▶ **WHAT THE EXERCISE ASKS**
Please restate word for word the lines from the top of the entries through the line that contains "Let's imagine we've", and do not include any pictures.

(STUDY MATERIAL begins)

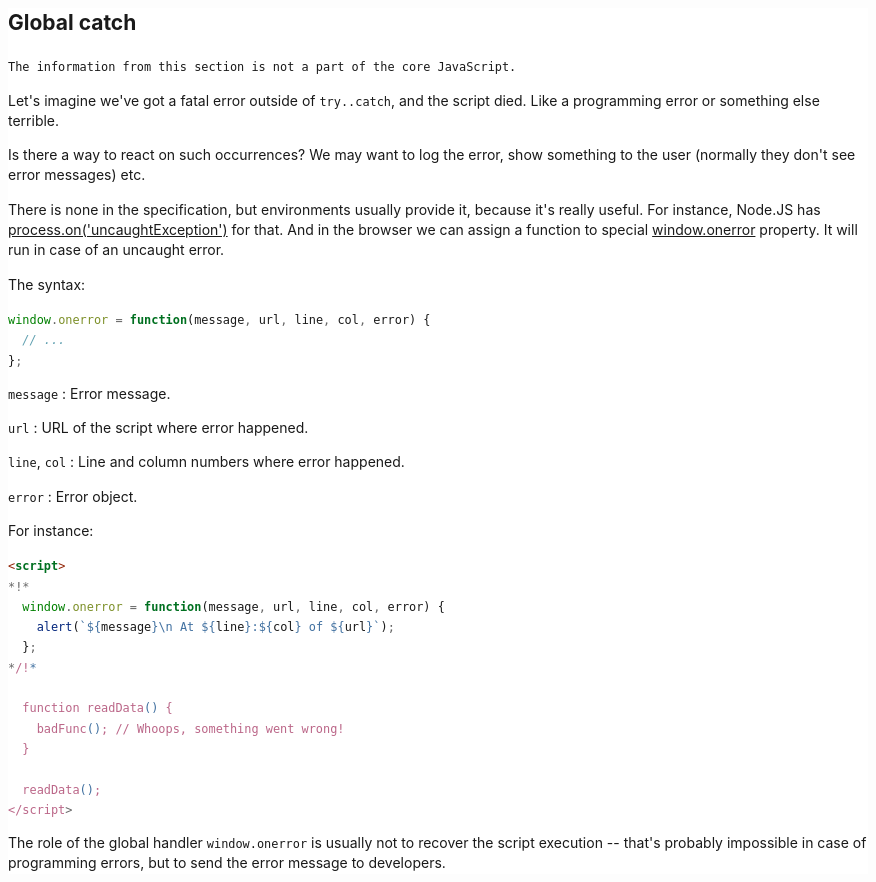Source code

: ## Global catch

```warn header="Environment-specific"
The information from this section is not a part of the core JavaScript.
```

Let's imagine we've got a fatal error outside of `try..catch`, and the script died. Like a programming error or something else terrible.

Is there a way to react on such occurrences? We may want to log the error, show something to the user (normally they don't see error messages) etc.

There is none in the specification, but environments usually provide it, because it's really useful. For instance, Node.JS has [process.on('uncaughtException')](https://nodejs.org/api/process.html#process_event_uncaughtexception) for that. And in the browser we can assign a function to special [window.onerror](mdn:api/GlobalEventHandlers/onerror) property. It will run in case of an uncaught error.

The syntax:

```js
window.onerror = function(message, url, line, col, error) {
  // ...
};
```

`message`
: Error message.

`url`
: URL of the script where error happened.

`line`, `col`
: Line and column numbers where error happened.

`error`
: Error object.

For instance:

```html run untrusted refresh height=1
<script>
*!*
  window.onerror = function(message, url, line, col, error) {
    alert(`${message}\n At ${line}:${col} of ${url}`);
  };
*/!*

  function readData() {
    badFunc(); // Whoops, something went wrong!
  }

  readData();
</script>
```

The role of the global handler `window.onerror` is usually not to recover the script execution -- that's probably impossible in case of programming errors, but to send the error message to developers.
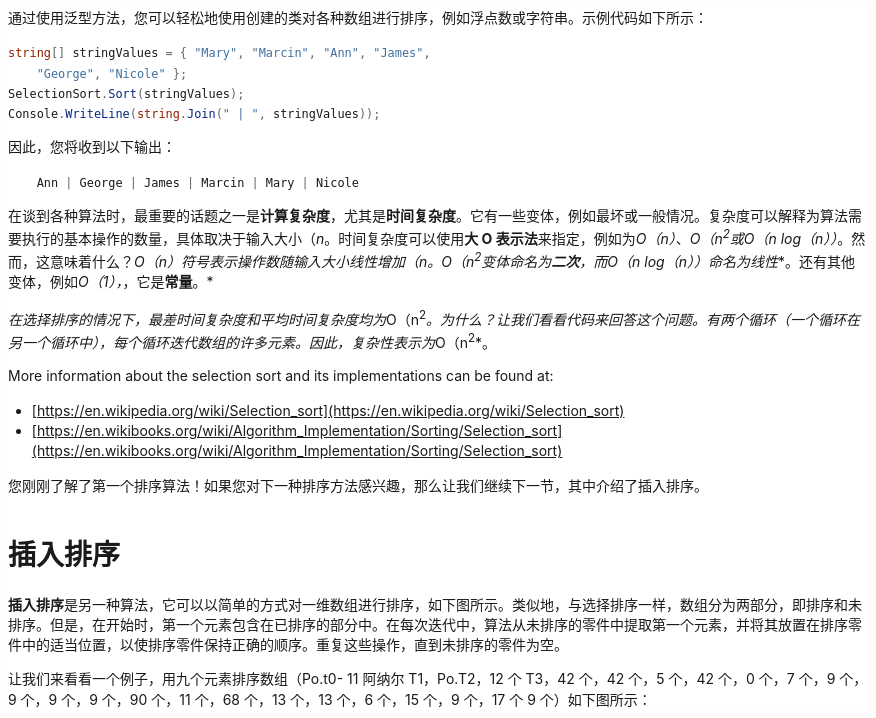 通过使用泛型方法，您可以轻松地使用创建的类对各种数组进行排序，例如浮点数或字符串。示例代码如下所示：

```cs
string[] stringValues = { "Mary", "Marcin", "Ann", "James",  
    "George", "Nicole" }; 
SelectionSort.Sort(stringValues); 
Console.WriteLine(string.Join(" | ", stringValues)); 
```

因此，您将收到以下输出：

```cs
    Ann | George | James | Marcin | Mary | Nicole
```

在谈到各种算法时，最重要的话题之一是**计算复杂度**，尤其是**时间复杂度**。它有一些变体，例如最坏或一般情况。复杂度可以解释为算法需要执行的基本操作的数量，具体取决于输入大小（*n*。时间复杂度可以使用**大 O 表示法**来指定，例如为*O（n）*、*O（n<sup>2</sup>*或*O（n log（n））*。然而，这意味着什么？*O（n）*符号表示操作数随输入大小线性增加（*n*。*O（n<sup>2</sup>*变体命名为**二次**，而*O（n log（n））*命名为***线性**。还有其他变体，例如*O（1），*，它是**常量**。*

 *在选择排序的情况下，最差时间复杂度和平均时间复杂度均为*O（n<sup>2</sup>*。为什么？让我们看看代码来回答这个问题。有两个循环（一个循环在另一个循环中），每个循环迭代数组的许多元素。因此，复杂性表示为*O（n<sup>2</sup>*。

More information about the selection sort and its implementations can be found at:

*   [https://en.wikipedia.org/wiki/Selection_sort](https://en.wikipedia.org/wiki/Selection_sort)
*   [https://en.wikibooks.org/wiki/Algorithm_Implementation/Sorting/Selection_sort](https://en.wikibooks.org/wiki/Algorithm_Implementation/Sorting/Selection_sort)

您刚刚了解了第一个排序算法！如果您对下一种排序方法感兴趣，那么让我们继续下一节，其中介绍了插入排序。

# 插入排序

**插入排序**是另一种算法，它可以以简单的方式对一维数组进行排序，如下图所示。类似地，与选择排序一样，数组分为两部分，即排序和未排序。但是，在开始时，第一个元素包含在已排序的部分中。在每次迭代中，算法从未排序的零件中提取第一个元素，并将其放置在排序零件中的适当位置，以使排序零件保持正确的顺序。重复这些操作，直到未排序的零件为空。

让我们来看看一个例子，用九个元素排序数组（Po.t0- 11 阿纳尔 T1，Po.T2，12 个 T3，42 个，42 个，5 个，42 个，0 个，7 个，9 个，9 个，9 个，9 个，90 个，11 个，68 个，13 个，13 个，6 个，15 个，9 个，17 个 9 个）如下图所示：
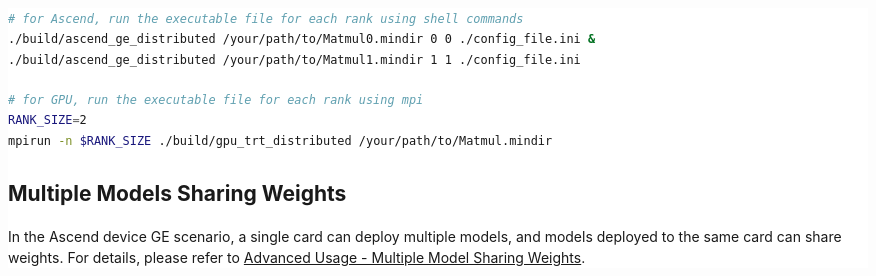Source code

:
 ```bash
# for Ascend, run the executable file for each rank using shell commands
./build/ascend_ge_distributed /your/path/to/Matmul0.mindir 0 0 ./config_file.ini &
./build/ascend_ge_distributed /your/path/to/Matmul1.mindir 1 1 ./config_file.ini

# for GPU, run the executable file for each rank using mpi
RANK_SIZE=2
mpirun -n $RANK_SIZE ./build/gpu_trt_distributed /your/path/to/Matmul.mindir
```

## Multiple Models Sharing Weights

In the Ascend device GE scenario, a single card can deploy multiple models, and models deployed to the same card can share weights. For details, please refer to [Advanced Usage - Multiple Model Sharing Weights](https://www.mindspore.cn/lite/docs/en/r2.2/use/cloud_infer/runtime_cpp.html#multiple-models-sharing-weights).
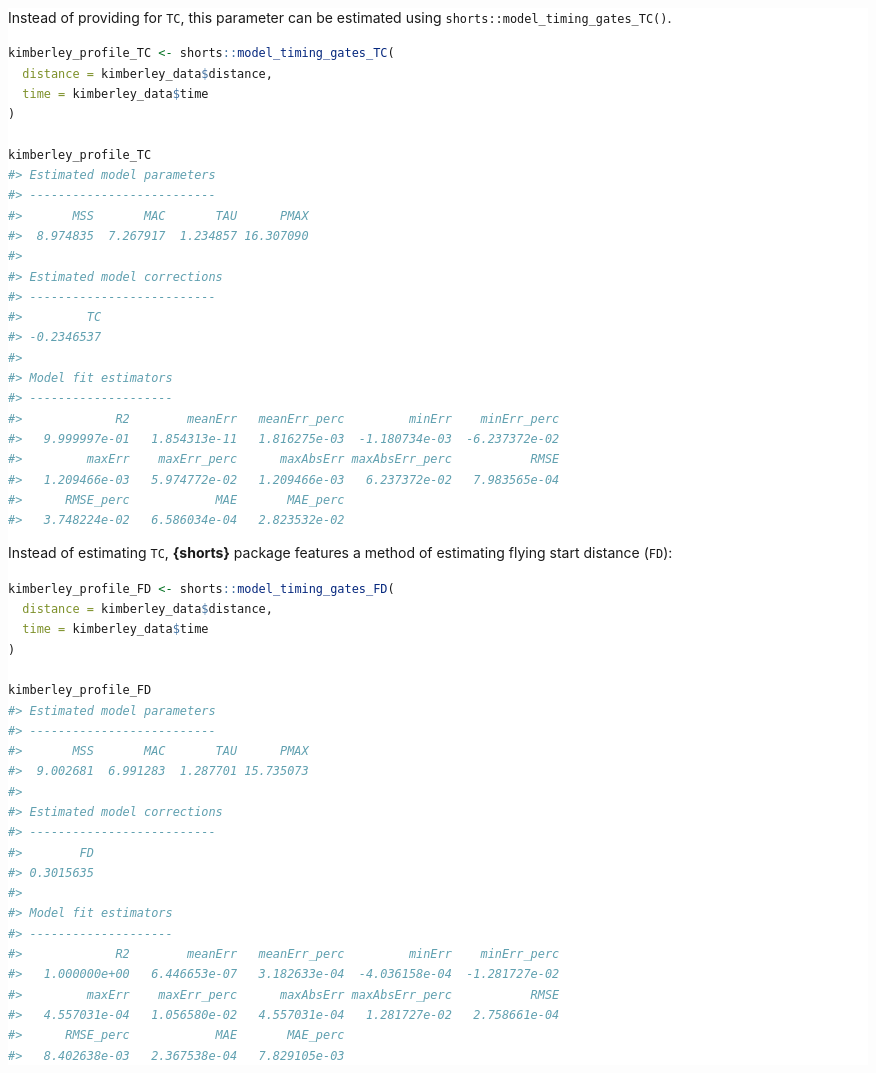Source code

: Instead of providing for `TC`, this parameter can be estimated using
`shorts::model_timing_gates_TC()`.

``` r
kimberley_profile_TC <- shorts::model_timing_gates_TC(
  distance = kimberley_data$distance,
  time = kimberley_data$time
)

kimberley_profile_TC
#> Estimated model parameters
#> --------------------------
#>       MSS       MAC       TAU      PMAX 
#>  8.974835  7.267917  1.234857 16.307090 
#> 
#> Estimated model corrections
#> --------------------------
#>         TC 
#> -0.2346537 
#> 
#> Model fit estimators
#> --------------------
#>             R2        meanErr   meanErr_perc         minErr    minErr_perc 
#>   9.999997e-01   1.854313e-11   1.816275e-03  -1.180734e-03  -6.237372e-02 
#>         maxErr    maxErr_perc      maxAbsErr maxAbsErr_perc           RMSE 
#>   1.209466e-03   5.974772e-02   1.209466e-03   6.237372e-02   7.983565e-04 
#>      RMSE_perc            MAE       MAE_perc 
#>   3.748224e-02   6.586034e-04   2.823532e-02
```

Instead of estimating `TC`, **{shorts}** package features a method of
estimating flying start distance (`FD`):

``` r
kimberley_profile_FD <- shorts::model_timing_gates_FD(
  distance = kimberley_data$distance,
  time = kimberley_data$time
)

kimberley_profile_FD
#> Estimated model parameters
#> --------------------------
#>       MSS       MAC       TAU      PMAX 
#>  9.002681  6.991283  1.287701 15.735073 
#> 
#> Estimated model corrections
#> --------------------------
#>        FD 
#> 0.3015635 
#> 
#> Model fit estimators
#> --------------------
#>             R2        meanErr   meanErr_perc         minErr    minErr_perc 
#>   1.000000e+00   6.446653e-07   3.182633e-04  -4.036158e-04  -1.281727e-02 
#>         maxErr    maxErr_perc      maxAbsErr maxAbsErr_perc           RMSE 
#>   4.557031e-04   1.056580e-02   4.557031e-04   1.281727e-02   2.758661e-04 
#>      RMSE_perc            MAE       MAE_perc 
#>   8.402638e-03   2.367538e-04   7.829105e-03
```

(STUDY MATERIAL ends)

▶ **REPLY**
Source code

: ## Global catch

```warn header="Environment-specific"
The information from this section is not a part of the core JavaScript.
```

Let's imagine we've got a fatal error outside of `try..catch`, and the script died. Like a programming error or something else terrible.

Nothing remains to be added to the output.